Comparative genomics provides insight into the evolutionary dynamics that shape discrete sequences as well as whole genomes. To advance comparative genomics within the Brassicaceae, we have end sequenced 23,136 medium-sized insert clones from Boechera stricta, a wild relative of Arabidopsis (Arabidopsis thaliana). A significant proportion of these sequences, 18,797, are nonredundant and display highly significant similarity (BLASTn e-value < or = 10(-30)) to low copy number Arabidopsis genomic regions, including more than 9,000 annotated coding sequences. We have used this dataset to identify orthologous gene pairs in the two species and to perform a global comparison of DNA regions 5' to annotated coding regions. On average, the 500 nucleotides upstream to coding sequences display 71.4% identity between the two species. In a similar analysis, 61.4% identity was observed between 5' noncoding sequences of Brassica oleracea and Arabidopsis, indicating that regulatory regions are not as diverged among these lineages as previously anticipated. By mapping the B. stricta end sequences onto the Arabidopsis genome, we have identified nearly 2,000 conserved blocks of microsynteny (bracketing 26% of the Arabidopsis genome). A comparison of fully sequenced B. stricta inserts to their homologous Arabidopsis genomic regions indicates that indel polymorphisms >5 kb contribute substantially to the genome size difference observed between the two species. Further, we demonstrate that microsynteny inferred from end-sequence data can be applied to the rapid identification and cloning of genomic regions of interest from nonmodel species. These results suggest that among diploid relatives of Arabidopsis, small- to medium-scale shotgun sequencing approaches can provide rapid and cost-effective benefits to evolutionary and/or functional comparative genomic frameworks.

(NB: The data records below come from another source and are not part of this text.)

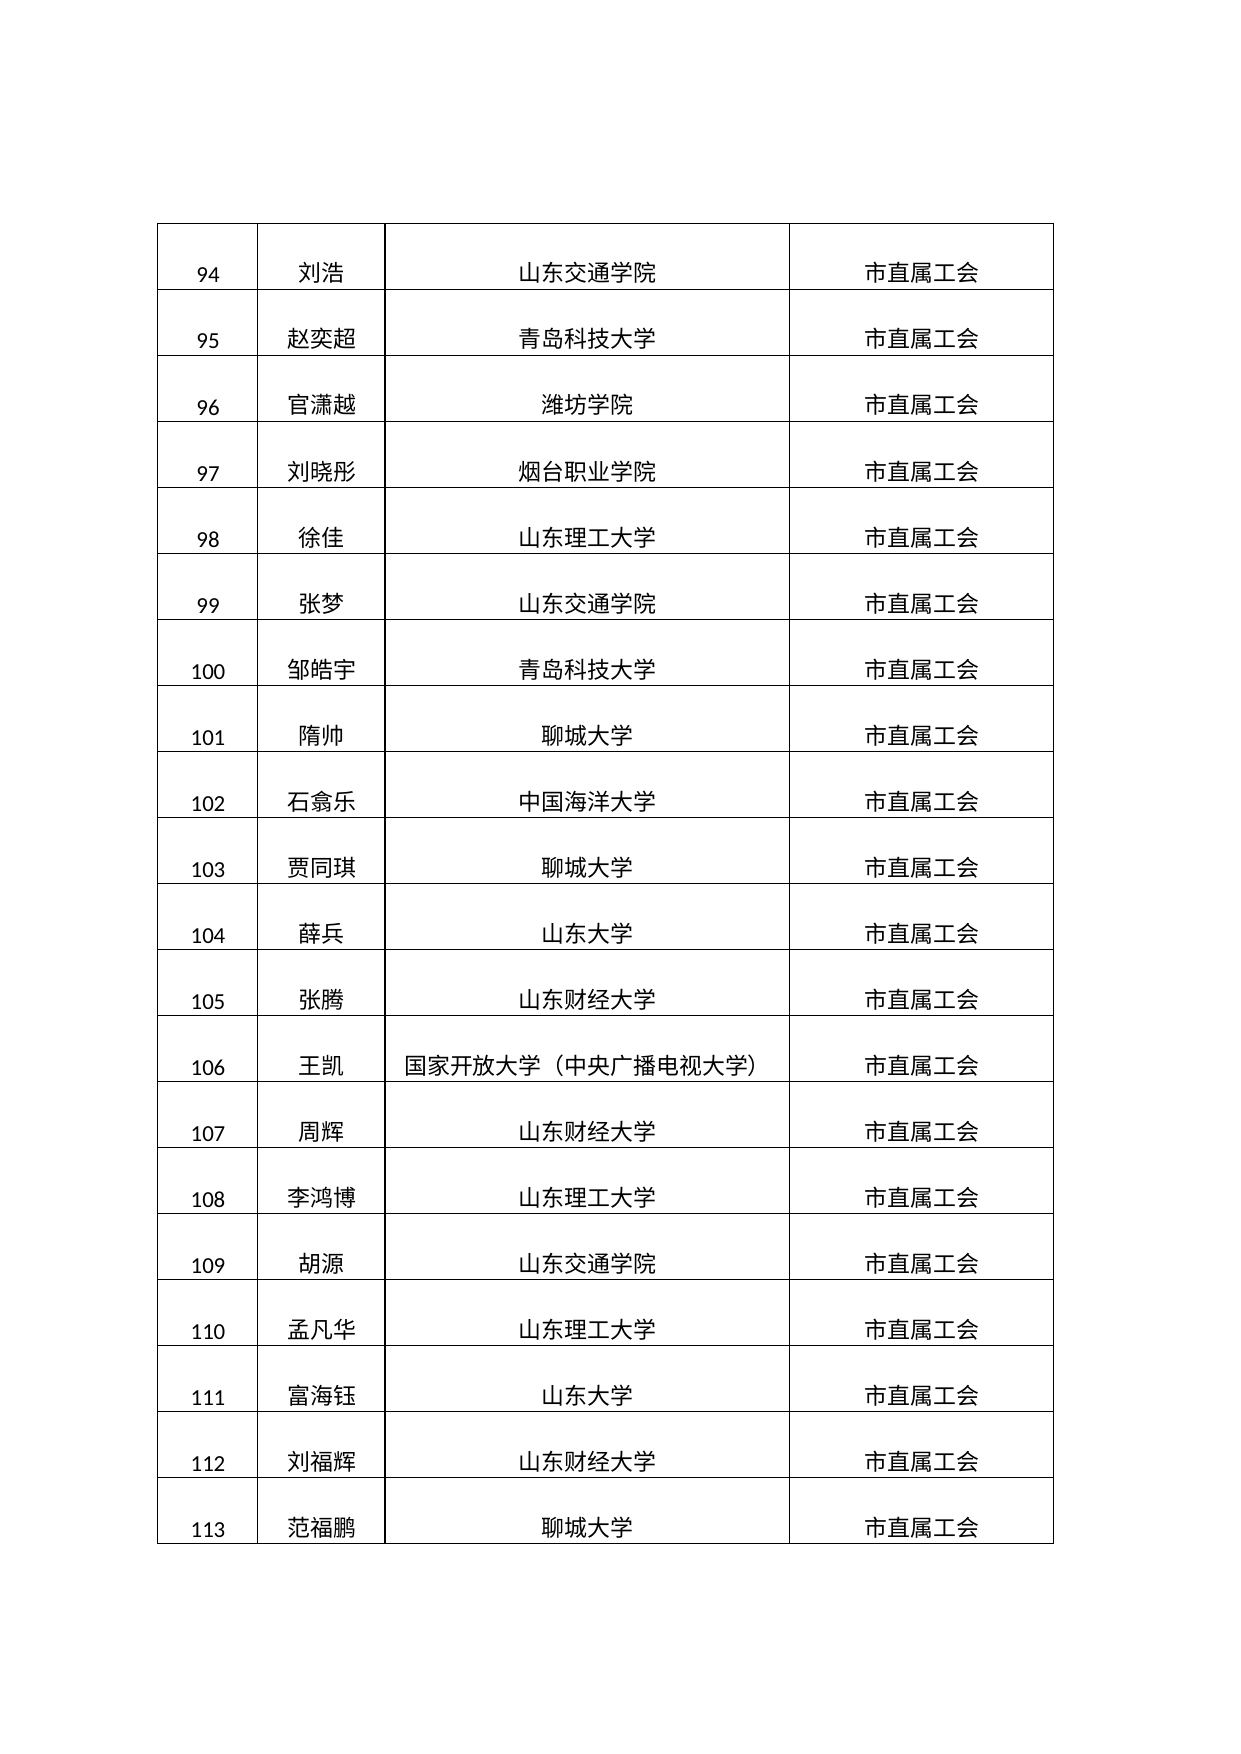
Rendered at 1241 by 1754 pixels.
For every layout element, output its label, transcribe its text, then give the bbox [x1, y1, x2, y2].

table_cell 国家开放大学（中央广播电视大学） [386, 1016, 789, 1081]
table_cell 中国海洋大学 [386, 752, 789, 817]
table_cell 赵奕超 [258, 290, 384, 354]
table_cell 市直属工会 [790, 1016, 1053, 1081]
table_cell 孟凡华 [258, 1280, 384, 1345]
table_cell 聊城大学 [386, 1478, 789, 1543]
table_cell 隋帅 [258, 686, 384, 751]
table_cell 王凯 [258, 1016, 384, 1081]
table_cell 市直属工会 [790, 488, 1053, 553]
table_cell 94 [158, 224, 257, 288]
table_cell 105 [158, 950, 257, 1015]
table_cell 101 [158, 686, 257, 751]
table_cell 张梦 [258, 554, 384, 619]
table_cell 山东财经大学 [386, 1082, 789, 1147]
table_cell 97 [158, 422, 257, 487]
table_cell 107 [158, 1082, 257, 1147]
table_cell 山东交通学院 [386, 1214, 789, 1279]
table_cell 李鸿博 [258, 1148, 384, 1213]
table_cell 官潇越 [258, 356, 384, 421]
table_cell 刘浩 [258, 224, 384, 288]
table_cell 青岛科技大学 [386, 290, 789, 354]
table_cell 市直属工会 [790, 356, 1053, 421]
table_cell 富海钰 [258, 1346, 384, 1411]
table_cell 95 [158, 290, 257, 354]
table_cell 市直属工会 [790, 1478, 1053, 1543]
table_cell 市直属工会 [790, 290, 1053, 354]
table_cell 贾同琪 [258, 818, 384, 883]
table_cell 110 [158, 1280, 257, 1345]
table_cell 市直属工会 [790, 1214, 1053, 1279]
table_cell 烟台职业学院 [386, 422, 789, 487]
table_cell 104 [158, 884, 257, 949]
table_cell 市直属工会 [790, 224, 1053, 288]
table_cell 市直属工会 [790, 752, 1053, 817]
table_cell 99 [158, 554, 257, 619]
table_cell 106 [158, 1016, 257, 1081]
table_cell 市直属工会 [790, 818, 1053, 883]
table_cell 市直属工会 [790, 554, 1053, 619]
table_cell 市直属工会 [790, 1082, 1053, 1147]
table_cell 山东大学 [386, 1346, 789, 1411]
table_cell 市直属工会 [790, 1280, 1053, 1345]
table_cell 103 [158, 818, 257, 883]
table_cell 徐佳 [258, 488, 384, 553]
table_cell 市直属工会 [790, 884, 1053, 949]
table_cell 109 [158, 1214, 257, 1279]
table_cell 市直属工会 [790, 686, 1053, 751]
table_cell 聊城大学 [386, 818, 789, 883]
table_cell 102 [158, 752, 257, 817]
table_cell 98 [158, 488, 257, 553]
table_cell 市直属工会 [790, 620, 1053, 685]
table_cell 青岛科技大学 [386, 620, 789, 685]
table_cell 111 [158, 1346, 257, 1411]
table_cell 112 [158, 1412, 257, 1477]
table_cell 周辉 [258, 1082, 384, 1147]
table_cell 潍坊学院 [386, 356, 789, 421]
table_cell 山东理工大学 [386, 488, 789, 553]
table_cell 山东交通学院 [386, 224, 789, 288]
table_cell 张腾 [258, 950, 384, 1015]
table_cell 96 [158, 356, 257, 421]
table_cell 市直属工会 [790, 1148, 1053, 1213]
table_cell 山东理工大学 [386, 1148, 789, 1213]
table_cell 市直属工会 [790, 422, 1053, 487]
table_cell 市直属工会 [790, 1346, 1053, 1411]
table_cell 100 [158, 620, 257, 685]
table_cell 山东大学 [386, 884, 789, 949]
table_cell 市直属工会 [790, 950, 1053, 1015]
table_cell 113 [158, 1478, 257, 1543]
table_cell 胡源 [258, 1214, 384, 1279]
table_cell 市直属工会 [790, 1412, 1053, 1477]
table_cell 108 [158, 1148, 257, 1213]
table_cell 刘晓彤 [258, 422, 384, 487]
table_cell 石翕乐 [258, 752, 384, 817]
table_cell 山东理工大学 [386, 1280, 789, 1345]
table_cell 山东财经大学 [386, 1412, 789, 1477]
table_cell 刘福辉 [258, 1412, 384, 1477]
table_cell 聊城大学 [386, 686, 789, 751]
table_cell 山东交通学院 [386, 554, 789, 619]
table_cell 邹皓宇 [258, 620, 384, 685]
table_cell 薛兵 [258, 884, 384, 949]
table_cell 山东财经大学 [386, 950, 789, 1015]
table_cell 范福鹏 [258, 1478, 384, 1543]
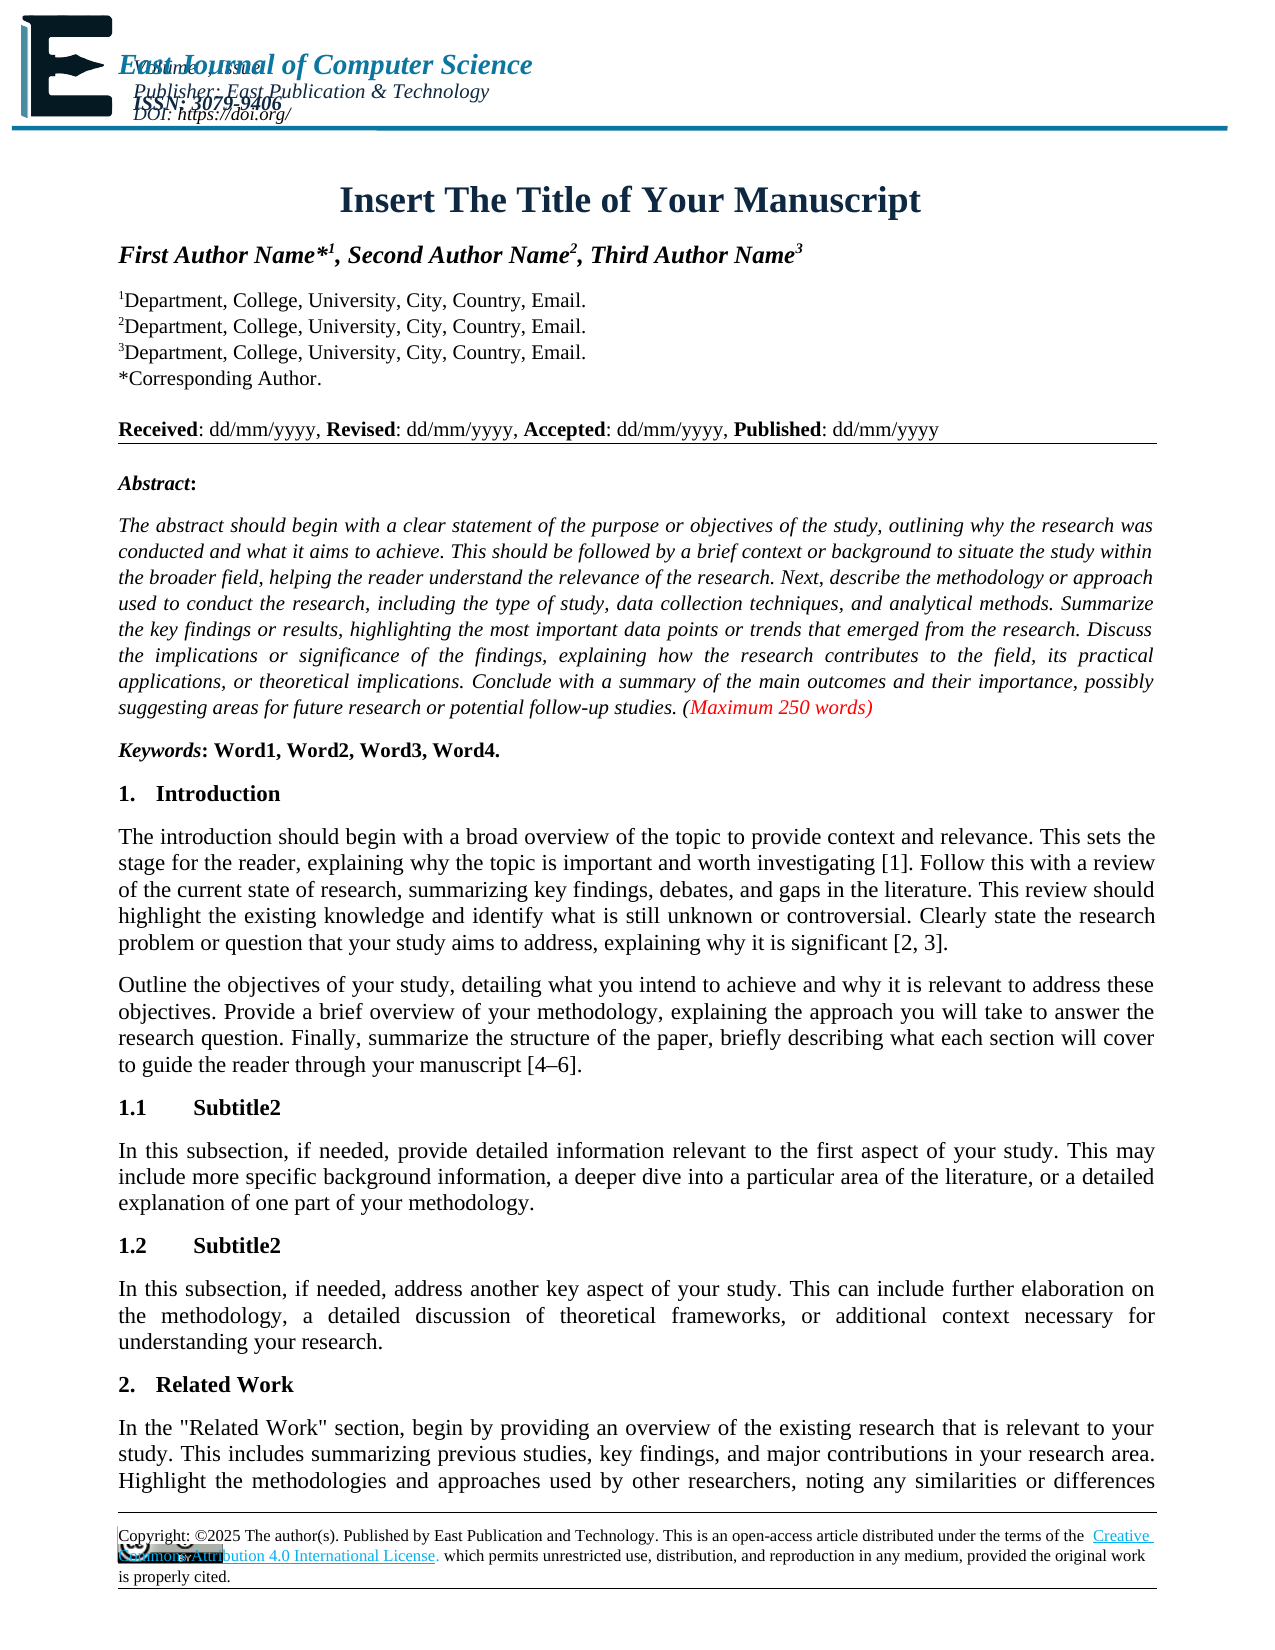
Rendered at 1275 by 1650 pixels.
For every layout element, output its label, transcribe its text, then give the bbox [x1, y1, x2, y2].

picture [383, 1550, 388, 1559]
text *Corresponding Author. [118, 366, 1157, 390]
list Related Work [118, 1371, 1157, 1397]
text Keywords: Word1, Word2, Word3, Word4. [118, 737, 1157, 762]
picture [359, 1553, 364, 1561]
text The introduction should begin with a broad overview of the topic to provide context and relevance. This sets the stage for the reader, explaining why the topic is important and worth investigating [1]. Follow this with a review of the current state of research, summarizing key findings, debates, and gaps in the literature. This review should highlight the existing knowledge and identify what is still unknown or controversial. Clearly state the research problem or question that your study aims to address, explaining why it is significant [2, 3]. [118, 823, 1157, 955]
text 2Department, College, University, City, Country, Email. [118, 314, 1157, 338]
text Received: dd/mm/yyyy, Revised: dd/mm/yyyy, Accepted: dd/mm/yyyy, Published: dd/mm/yyyy [118, 417, 1157, 443]
list Subtitle2 [118, 1232, 1157, 1259]
text Outline the objectives of your study, detailing what you intend to achieve and why it is relevant to address these objectives. Provide a brief overview of your methodology, explaining the approach you will take to answer the research question. Finally, summarize the structure of the paper, briefly describing what each section will cover to guide the reader through your manuscript [4–6]. [118, 972, 1157, 1077]
picture [1104, 1533, 1109, 1541]
text 3Department, College, University, City, Country, Email. [118, 340, 1157, 364]
text The abstract should begin with a clear statement of the purpose or objectives of the study, outlining why the research was conducted and what it aims to achieve. This should be followed by a brief context or background to situate the study within the broader field, helping the reader understand the relevance of the research. Next, describe the methodology or approach used to conduct the research, including the type of study, data collection techniques, and analytical methods. Summarize the key findings or results, highlighting the most important data points or trends that emerged from the research. Discuss the implications or significance of the findings, explaining how the research contributes to the field, its practical applications, or theoretical implications. Conclude with a summary of the main outcomes and their importance, possibly suggesting areas for future research or potential follow-up studies. (Maximum 250 words) [118, 513, 1157, 719]
picture [16, 12, 120, 123]
text In this subsection, if needed, address another key aspect of your study. This can include further elaboration on the methodology, a detailed discussion of theoretical frameworks, or additional context necessary for understanding your research. [118, 1275, 1157, 1354]
list Subtitle2 [118, 1094, 1157, 1120]
text 1Department, College, University, City, Country, Email. [118, 288, 1157, 312]
text In the "Related Work" section, begin by providing an overview of the existing research that is relevant to your study. This includes summarizing previous studies, key findings, and major contributions in your research area. Highlight the methodologies and approaches used by other researchers, noting any similarities or differences with your approach. Discuss the strengths and limitations of the existing literature, identifying any gaps or unresolved issues that your study aims to address. [118, 1414, 1157, 1493]
picture [320, 1553, 326, 1561]
text Abstract: [118, 471, 1157, 495]
text First Author Name*1, Second Author Name2, Third Author Name3 [118, 240, 1157, 269]
text Insert The Title of Your Manuscript [118, 177, 1142, 220]
picture [141, 1555, 147, 1562]
text In this subsection, if needed, provide detailed information relevant to the first aspect of your study. This may include more specific background information, a deeper dive into a particular area of the literature, or a detailed explanation of one part of your methodology. [118, 1137, 1157, 1216]
picture [117, 1525, 227, 1562]
list Introduction [118, 780, 1157, 806]
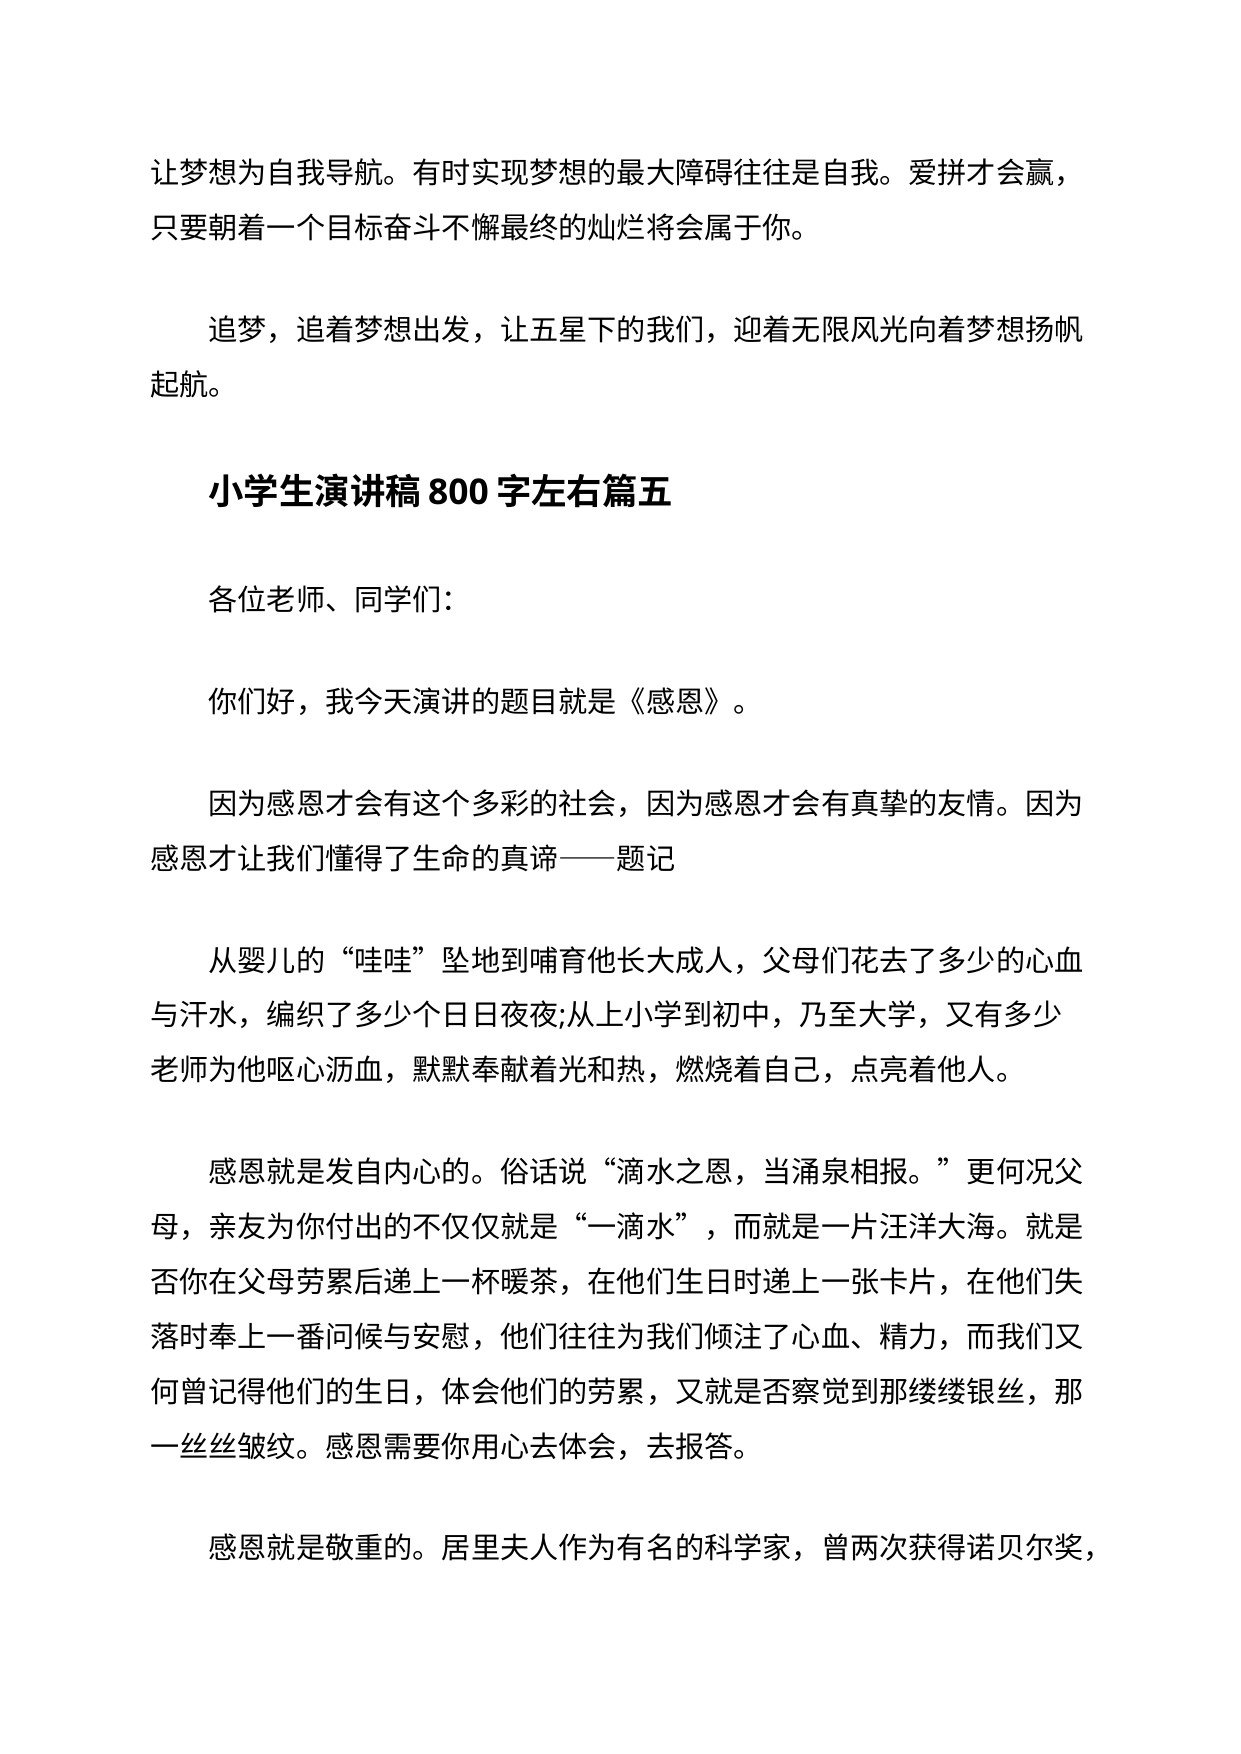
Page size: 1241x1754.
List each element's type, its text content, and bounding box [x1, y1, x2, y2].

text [150, 1525, 1090, 1567]
text 各位老师、同学们： [150, 577, 1090, 619]
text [150, 150, 1090, 247]
text 因为感恩才会有这个多彩的社会，因为感恩才会有真挚的友情。因为感恩才让我们懂得了生命的真谛——题记 [150, 780, 1090, 878]
text 你们好，我今天演讲的题目就是《感恩》。 [150, 679, 1090, 721]
text 感恩就是发自内心的。俗话说“滴水之恩，当涌泉相报。”更何况父母，亲友为你付出的不仅仅就是“一滴水”，而就是一片汪洋大海。就是否你在父母劳累后递上一杯暖茶，在他们生日时递上一张卡片，在他们失落时奉上一番问候与安慰，他们往往为我们倾注了心血、精力，而我们又何曾记得他们的生日，体会他们的劳累，又就是否察觉到那缕缕银丝，那一丝丝皱纹。感恩需要你用心去体会，去报答。 [150, 1149, 1090, 1466]
text 小学生演讲稿800字左右篇五 [150, 463, 1090, 515]
text 追梦，追着梦想出发，让五星下的我们，迎着无限风光向着梦想扬帆起航。 [150, 307, 1090, 404]
text 从婴儿的“哇哇”坠地到哺育他长大成人，父母们花去了多少的心血与汗水，编织了多少个日日夜夜;从上小学到初中，乃至大学，又有多少老师为他呕心沥血，默默奉献着光和热，燃烧着自己，点亮着他人。 [150, 937, 1090, 1089]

比较基因组学有助于深入了解塑造离散序列以及整个基因组的进化动态。为了推动十字花科内部的比较基因组学研究,我们对拟南芥(Arabidopsis thaliana)的野生近缘种——岩生庭荠(Boechera stricta)的23,136个中等大小插入片段克隆进行了末端测序。这些序列中相当大一部分(18,797个)是无冗余的,并且与拟南芥低拷贝数基因组区域显示出高度显著的相似性(BLASTn e值≤10^(-30)),其中包括9,000多个注释编码序列。我们利用这个数据集来鉴定这两个物种中的直系同源基因对,并对注释编码区域5'端的DNA区域进行全局比较。平均而言,编码序列上游500个核苷酸在这两个物种之间显示出71.4%的同一性。在类似的分析中,甘蓝(Brassica oleracea)和拟南芥的5'非编码序列之间观察到61.4%的同一性,这表明这些谱系中的调控区域不像之前预期的那样分化明显。通过将岩生庭荠末端序列定位到拟南芥基因组上,我们鉴定出了近2,000个保守的微共线性块(覆盖了拟南芥基因组的26%)。对完全测序的岩生庭荠插入片段与其同源拟南芥基因组区域的比较表明,大于5 kb的插入缺失多态性对两个物种间观察到的基因组大小差异有很大贡献。此外,我们证明从末端序列数据推断出的微共线性可用于快速鉴定和克隆非模式物种中感兴趣的基因组区域。这些结果表明,在拟南芥的二倍体近缘种中,中小规模的鸟枪法测序方法可为进化和/或功能比较基因组框架提供快速且经济高效的优势。